Katherine Kuh HerstoryEx-mujer, galerista y marchante, conservadora del Instituto de Arte de Chicago

“Recuerdo un día en el que iba sentada en el vagón-bar de un tren, completamente cubierta de sudor, pues eran tiempos anteriores al aire acondicionado. Enfrente estaba sentado un mejicano de mediana edad, el cual, pasado un rato me invitó a tomar una cerveza con él. Era un ejecutivo de la compañía cervecera Carta Blanca camino de su oficina en Monterey. Yo le hablé un poco de mi galería y él del negocio de la cerveza, pero precisando que, entre sus intereses, figuraban también la música y la arqueología.

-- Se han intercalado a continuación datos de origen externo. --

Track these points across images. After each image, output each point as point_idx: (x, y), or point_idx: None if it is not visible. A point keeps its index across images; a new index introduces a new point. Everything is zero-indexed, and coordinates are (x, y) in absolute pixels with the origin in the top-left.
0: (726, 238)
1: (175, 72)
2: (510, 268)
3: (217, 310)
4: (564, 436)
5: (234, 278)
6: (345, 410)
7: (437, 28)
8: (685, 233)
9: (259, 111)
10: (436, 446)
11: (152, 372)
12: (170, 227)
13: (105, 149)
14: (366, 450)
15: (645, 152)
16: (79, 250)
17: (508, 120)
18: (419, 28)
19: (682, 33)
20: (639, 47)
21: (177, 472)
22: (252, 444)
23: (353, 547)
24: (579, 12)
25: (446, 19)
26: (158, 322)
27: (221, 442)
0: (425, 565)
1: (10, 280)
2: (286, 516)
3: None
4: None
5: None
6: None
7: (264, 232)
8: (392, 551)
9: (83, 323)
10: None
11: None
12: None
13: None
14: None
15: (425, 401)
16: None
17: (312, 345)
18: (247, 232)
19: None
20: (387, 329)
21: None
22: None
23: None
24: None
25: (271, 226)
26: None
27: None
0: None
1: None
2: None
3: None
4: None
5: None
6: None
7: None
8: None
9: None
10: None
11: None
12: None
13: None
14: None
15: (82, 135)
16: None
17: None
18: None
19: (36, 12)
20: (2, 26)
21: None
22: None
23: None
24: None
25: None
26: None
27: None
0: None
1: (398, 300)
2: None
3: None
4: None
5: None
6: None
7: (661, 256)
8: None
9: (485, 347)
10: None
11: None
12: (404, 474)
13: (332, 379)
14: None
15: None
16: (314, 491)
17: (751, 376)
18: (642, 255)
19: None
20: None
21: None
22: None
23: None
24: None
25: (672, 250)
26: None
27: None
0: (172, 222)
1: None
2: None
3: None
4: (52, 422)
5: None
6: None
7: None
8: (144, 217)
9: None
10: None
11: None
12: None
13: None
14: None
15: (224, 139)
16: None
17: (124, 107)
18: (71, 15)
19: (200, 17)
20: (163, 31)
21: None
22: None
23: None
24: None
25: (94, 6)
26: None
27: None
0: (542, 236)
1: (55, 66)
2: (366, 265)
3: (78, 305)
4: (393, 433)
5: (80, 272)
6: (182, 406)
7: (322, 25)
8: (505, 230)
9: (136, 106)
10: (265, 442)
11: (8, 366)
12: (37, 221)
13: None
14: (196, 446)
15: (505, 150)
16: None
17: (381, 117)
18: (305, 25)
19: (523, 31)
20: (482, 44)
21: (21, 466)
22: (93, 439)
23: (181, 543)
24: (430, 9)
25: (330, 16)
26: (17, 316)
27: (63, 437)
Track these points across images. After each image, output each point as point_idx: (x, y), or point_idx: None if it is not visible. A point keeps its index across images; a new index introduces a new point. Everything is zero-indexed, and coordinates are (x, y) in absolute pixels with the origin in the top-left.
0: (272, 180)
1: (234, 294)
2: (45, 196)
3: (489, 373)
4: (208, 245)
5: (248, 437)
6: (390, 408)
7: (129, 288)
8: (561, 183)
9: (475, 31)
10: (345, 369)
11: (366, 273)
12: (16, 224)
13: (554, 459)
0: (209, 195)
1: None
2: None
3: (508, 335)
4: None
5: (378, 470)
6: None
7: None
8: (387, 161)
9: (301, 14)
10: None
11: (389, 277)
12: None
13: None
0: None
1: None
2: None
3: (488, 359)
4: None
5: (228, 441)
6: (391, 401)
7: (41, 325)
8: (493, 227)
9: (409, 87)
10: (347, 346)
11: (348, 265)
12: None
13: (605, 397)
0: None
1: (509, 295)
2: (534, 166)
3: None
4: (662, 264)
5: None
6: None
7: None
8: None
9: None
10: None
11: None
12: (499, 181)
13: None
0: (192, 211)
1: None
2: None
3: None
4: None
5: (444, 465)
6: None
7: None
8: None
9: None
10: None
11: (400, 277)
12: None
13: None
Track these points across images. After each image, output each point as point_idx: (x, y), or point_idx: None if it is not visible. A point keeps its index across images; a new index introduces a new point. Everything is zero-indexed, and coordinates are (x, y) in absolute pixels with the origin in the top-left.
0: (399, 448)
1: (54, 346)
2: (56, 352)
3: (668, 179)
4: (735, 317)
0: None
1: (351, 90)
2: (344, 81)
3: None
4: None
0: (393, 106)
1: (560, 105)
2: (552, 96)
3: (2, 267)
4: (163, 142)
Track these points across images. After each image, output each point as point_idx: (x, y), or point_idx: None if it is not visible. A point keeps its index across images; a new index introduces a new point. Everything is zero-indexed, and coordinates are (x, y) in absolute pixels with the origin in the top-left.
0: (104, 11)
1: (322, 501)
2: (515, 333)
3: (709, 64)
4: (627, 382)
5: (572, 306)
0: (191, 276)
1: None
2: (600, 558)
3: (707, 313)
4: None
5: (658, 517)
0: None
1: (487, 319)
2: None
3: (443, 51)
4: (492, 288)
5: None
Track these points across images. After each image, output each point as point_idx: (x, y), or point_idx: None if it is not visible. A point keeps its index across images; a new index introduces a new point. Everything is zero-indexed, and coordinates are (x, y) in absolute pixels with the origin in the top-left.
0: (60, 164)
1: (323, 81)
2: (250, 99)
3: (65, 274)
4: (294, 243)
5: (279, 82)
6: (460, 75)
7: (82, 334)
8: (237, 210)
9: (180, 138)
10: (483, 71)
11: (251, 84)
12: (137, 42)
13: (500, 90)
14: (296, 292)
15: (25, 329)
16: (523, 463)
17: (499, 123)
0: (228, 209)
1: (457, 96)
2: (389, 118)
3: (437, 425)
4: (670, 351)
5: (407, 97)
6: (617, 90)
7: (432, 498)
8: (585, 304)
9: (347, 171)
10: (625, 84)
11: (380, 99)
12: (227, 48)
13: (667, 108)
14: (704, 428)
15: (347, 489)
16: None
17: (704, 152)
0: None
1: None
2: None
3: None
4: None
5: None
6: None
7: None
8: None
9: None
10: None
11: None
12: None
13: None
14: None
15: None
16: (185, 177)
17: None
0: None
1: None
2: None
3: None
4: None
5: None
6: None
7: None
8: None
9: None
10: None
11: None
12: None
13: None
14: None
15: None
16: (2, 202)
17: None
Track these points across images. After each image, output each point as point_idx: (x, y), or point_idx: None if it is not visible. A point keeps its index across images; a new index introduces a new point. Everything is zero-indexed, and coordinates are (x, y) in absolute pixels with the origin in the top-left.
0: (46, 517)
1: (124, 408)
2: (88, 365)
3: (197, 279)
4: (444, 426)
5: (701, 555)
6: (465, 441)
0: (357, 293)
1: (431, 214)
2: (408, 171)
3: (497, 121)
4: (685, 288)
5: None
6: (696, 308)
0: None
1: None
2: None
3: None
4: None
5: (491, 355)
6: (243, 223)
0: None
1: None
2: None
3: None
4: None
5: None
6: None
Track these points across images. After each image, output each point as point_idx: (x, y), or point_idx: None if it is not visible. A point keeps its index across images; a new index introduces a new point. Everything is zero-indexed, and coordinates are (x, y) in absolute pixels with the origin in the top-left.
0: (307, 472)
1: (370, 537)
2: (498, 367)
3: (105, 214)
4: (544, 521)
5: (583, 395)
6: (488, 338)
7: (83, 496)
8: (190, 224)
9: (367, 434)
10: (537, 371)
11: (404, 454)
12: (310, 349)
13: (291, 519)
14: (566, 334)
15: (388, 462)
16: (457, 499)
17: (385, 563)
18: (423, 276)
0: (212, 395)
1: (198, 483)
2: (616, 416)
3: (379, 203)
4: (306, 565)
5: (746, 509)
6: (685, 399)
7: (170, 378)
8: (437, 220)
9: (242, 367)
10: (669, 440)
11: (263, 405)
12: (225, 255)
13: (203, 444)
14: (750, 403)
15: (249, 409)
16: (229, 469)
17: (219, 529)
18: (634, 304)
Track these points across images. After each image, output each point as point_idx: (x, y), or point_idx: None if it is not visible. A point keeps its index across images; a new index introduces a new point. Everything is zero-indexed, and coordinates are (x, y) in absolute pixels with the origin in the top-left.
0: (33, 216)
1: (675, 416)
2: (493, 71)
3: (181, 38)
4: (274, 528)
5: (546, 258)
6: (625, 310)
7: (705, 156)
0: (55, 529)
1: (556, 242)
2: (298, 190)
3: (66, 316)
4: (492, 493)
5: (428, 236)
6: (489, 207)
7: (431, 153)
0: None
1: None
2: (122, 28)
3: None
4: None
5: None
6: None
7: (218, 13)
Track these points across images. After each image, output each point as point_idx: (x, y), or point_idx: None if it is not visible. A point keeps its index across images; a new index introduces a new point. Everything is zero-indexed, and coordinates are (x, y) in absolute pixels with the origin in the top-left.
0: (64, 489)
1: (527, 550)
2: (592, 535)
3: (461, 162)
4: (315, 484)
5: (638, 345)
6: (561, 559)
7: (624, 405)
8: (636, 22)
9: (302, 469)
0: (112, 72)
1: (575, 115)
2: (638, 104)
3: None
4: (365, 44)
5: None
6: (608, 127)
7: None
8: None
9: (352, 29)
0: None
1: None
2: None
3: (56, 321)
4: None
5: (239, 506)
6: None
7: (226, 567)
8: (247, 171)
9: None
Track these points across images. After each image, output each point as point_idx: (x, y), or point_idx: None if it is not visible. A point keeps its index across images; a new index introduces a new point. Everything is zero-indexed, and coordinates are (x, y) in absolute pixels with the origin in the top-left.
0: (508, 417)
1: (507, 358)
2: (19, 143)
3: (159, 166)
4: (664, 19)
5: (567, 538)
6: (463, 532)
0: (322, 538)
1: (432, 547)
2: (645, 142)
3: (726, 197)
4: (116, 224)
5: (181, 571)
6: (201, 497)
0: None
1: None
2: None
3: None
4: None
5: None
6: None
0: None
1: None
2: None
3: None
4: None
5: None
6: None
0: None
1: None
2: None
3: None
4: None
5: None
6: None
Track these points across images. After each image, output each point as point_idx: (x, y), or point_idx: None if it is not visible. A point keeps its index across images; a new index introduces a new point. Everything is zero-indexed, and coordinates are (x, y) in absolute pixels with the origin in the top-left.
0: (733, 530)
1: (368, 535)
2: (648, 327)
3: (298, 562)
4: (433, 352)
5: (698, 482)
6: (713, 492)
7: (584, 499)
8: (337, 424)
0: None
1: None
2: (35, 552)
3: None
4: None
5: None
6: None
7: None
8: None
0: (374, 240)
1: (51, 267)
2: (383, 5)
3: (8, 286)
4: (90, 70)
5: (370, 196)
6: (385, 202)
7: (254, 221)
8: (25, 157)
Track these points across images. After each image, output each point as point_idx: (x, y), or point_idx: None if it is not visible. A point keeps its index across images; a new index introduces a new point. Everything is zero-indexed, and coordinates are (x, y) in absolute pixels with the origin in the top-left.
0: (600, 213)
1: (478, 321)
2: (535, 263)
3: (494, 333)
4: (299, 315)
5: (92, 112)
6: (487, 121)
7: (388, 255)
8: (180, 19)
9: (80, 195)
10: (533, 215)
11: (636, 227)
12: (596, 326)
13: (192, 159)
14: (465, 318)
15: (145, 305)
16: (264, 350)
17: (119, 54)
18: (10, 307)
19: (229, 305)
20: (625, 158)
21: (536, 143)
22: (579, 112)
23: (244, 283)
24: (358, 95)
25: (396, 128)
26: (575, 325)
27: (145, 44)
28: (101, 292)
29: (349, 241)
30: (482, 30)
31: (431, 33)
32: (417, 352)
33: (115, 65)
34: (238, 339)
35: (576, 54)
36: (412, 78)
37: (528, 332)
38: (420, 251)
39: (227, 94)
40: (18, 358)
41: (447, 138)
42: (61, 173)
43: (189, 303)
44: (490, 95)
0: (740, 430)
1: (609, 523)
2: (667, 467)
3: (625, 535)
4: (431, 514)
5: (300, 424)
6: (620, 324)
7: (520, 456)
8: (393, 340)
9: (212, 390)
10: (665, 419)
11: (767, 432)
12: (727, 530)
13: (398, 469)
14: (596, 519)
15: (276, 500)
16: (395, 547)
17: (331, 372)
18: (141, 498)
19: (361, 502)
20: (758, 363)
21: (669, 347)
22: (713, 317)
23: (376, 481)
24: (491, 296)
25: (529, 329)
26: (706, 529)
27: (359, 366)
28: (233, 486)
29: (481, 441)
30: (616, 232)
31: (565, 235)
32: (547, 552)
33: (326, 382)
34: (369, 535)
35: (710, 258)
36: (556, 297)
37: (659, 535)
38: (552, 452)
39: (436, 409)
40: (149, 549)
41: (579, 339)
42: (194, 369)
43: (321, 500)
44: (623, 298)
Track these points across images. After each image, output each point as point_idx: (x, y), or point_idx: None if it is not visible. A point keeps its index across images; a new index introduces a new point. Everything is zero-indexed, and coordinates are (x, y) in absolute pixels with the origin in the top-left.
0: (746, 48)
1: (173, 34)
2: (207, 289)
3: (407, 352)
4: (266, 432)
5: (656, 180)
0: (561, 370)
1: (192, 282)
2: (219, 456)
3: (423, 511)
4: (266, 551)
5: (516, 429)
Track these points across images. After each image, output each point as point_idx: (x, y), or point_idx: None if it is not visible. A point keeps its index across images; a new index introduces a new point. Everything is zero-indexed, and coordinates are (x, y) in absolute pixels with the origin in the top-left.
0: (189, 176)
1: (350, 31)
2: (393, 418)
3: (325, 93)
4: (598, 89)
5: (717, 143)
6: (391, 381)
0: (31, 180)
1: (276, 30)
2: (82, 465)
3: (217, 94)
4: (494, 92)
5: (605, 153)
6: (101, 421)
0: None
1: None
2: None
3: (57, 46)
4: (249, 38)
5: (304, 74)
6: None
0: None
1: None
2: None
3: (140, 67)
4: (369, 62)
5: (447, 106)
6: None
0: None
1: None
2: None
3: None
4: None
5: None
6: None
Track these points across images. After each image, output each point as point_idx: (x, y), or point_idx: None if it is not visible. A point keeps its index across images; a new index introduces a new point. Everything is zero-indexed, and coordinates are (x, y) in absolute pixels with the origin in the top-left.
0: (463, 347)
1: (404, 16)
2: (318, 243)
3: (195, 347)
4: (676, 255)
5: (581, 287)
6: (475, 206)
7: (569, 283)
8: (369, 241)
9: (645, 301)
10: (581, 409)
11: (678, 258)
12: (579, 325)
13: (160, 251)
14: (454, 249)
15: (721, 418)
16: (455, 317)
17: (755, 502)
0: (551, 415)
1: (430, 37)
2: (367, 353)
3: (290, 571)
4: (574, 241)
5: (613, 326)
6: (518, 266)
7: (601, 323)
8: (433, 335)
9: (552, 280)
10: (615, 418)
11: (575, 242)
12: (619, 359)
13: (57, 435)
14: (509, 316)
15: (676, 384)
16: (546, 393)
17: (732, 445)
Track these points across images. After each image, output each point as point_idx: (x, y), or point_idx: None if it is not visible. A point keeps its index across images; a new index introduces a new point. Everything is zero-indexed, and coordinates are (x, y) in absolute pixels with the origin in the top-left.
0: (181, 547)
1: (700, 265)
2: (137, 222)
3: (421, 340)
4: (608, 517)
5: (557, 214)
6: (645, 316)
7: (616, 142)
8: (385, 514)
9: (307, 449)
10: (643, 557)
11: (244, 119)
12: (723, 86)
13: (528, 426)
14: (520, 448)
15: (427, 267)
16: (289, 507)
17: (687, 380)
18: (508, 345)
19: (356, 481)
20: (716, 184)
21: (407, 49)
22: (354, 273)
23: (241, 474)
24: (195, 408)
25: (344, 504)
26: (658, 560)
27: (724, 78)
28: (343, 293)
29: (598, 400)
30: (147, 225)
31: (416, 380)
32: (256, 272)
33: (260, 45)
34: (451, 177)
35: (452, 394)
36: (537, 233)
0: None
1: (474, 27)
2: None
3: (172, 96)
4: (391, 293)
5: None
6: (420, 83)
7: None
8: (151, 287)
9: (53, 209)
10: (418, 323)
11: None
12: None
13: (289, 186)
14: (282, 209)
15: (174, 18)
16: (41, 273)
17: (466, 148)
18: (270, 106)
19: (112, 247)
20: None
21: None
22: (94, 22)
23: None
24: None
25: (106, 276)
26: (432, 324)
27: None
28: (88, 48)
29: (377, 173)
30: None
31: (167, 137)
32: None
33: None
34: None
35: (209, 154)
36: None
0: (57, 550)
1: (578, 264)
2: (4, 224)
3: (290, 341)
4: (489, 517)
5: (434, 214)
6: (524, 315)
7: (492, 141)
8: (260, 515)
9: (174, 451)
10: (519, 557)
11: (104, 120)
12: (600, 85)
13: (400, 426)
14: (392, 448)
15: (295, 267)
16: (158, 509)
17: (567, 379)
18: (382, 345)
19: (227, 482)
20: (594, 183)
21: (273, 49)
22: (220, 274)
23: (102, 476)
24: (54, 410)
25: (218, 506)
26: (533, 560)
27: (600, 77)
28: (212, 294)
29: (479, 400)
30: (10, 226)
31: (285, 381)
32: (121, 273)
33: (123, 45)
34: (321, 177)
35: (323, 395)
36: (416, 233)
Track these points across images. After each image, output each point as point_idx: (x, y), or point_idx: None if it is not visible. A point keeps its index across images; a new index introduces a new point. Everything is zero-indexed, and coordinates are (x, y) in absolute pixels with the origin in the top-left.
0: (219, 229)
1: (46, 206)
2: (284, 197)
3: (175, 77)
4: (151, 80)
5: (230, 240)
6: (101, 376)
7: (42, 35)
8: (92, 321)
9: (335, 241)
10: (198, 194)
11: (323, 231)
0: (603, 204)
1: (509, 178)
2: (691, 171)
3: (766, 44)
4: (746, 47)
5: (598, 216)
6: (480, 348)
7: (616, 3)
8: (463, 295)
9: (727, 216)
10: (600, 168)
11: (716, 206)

Al bajarse del tren en Monterey, intercambiamos nuestras tarjetas de visita, pero he de decir que se borró prácticamente de mi memoria. Por eso, me pilló prácticamente desprevenida cuando, al invierno siguiente, me lo encontré esperando frente a la puerta de mi galería una mañana de febrero. Me explicó que se hallaba en Chicago por asuntos personales y me invitó a cenar con él aquella noche. Todo transcurrió de manera muy agradable, y después de la cena me pidió ir a mi apartamento para hablarme de un asunto que llevaba tiempo preocupándole. Una vez allí me informó que tenía mujer y un hijo pequeño, los cuales significaban mucho para él, y que desde hacía unos años pasaba una noche a la semana con su amante, quien estaba de acuerdo en que, si alguna vez lo veía en público con su mujer, no daría señal alguna de haberlo reconocido. Tras aquella fría exposición, sin dar la menor muestra de sentimiento, me invitó de repente a convertirme en su segunda amante, ateniéndome a las mismas normas, con la novedad de que él financiaría los gastos de mi galería y la trasladaría, conmigo incluida, a la ciudad de México. La galería seguiría llevando mi nombre y exponiendo are europeo de vanguardia. Además, él me buscaría una secretaria y un ayudante, y se encargaría de que no me faltasen los mejores catálogos y otras comodidades. La nuestra sería una relación muy agradable: yo no tendría que trabajar tanto ni preocuparme por los problemas financieros, y él esperaba que su proyecto alegrara tanto su vida como la mía.

Ni que decir tiene que me quedé de piedra. Que aquel señor tan educado me hubiera interpretado de una manera tan equivocada y que yo, tras varias horas de conversación en el tren, no hubiera sabido tampoco leer sus intenciones, me dejó bastante preocupada.

Yo le expliqué que tenía dos vidas, una personal y otra profesional, y que él quería llevarse las dos de un plumazo, en un mismo lote. Que no necesitaba ninguna secretaria ni ningún ayudante, ni quería abrir una galería en México. La quería abrir en Chicago. Además, como tampoco compartía su opinión obre nuestra futura felicidad mi respuesta era un no. Sin dar la menor muestra de decepción, se levantó, se puso el abrigo me besó la mano de manera formal y desapareció. Nunca más volví a saber de él”.

Fragmento de ‘Mi historia de amorcon el arte moderno’. Katharine Kuh. Editorial Turner.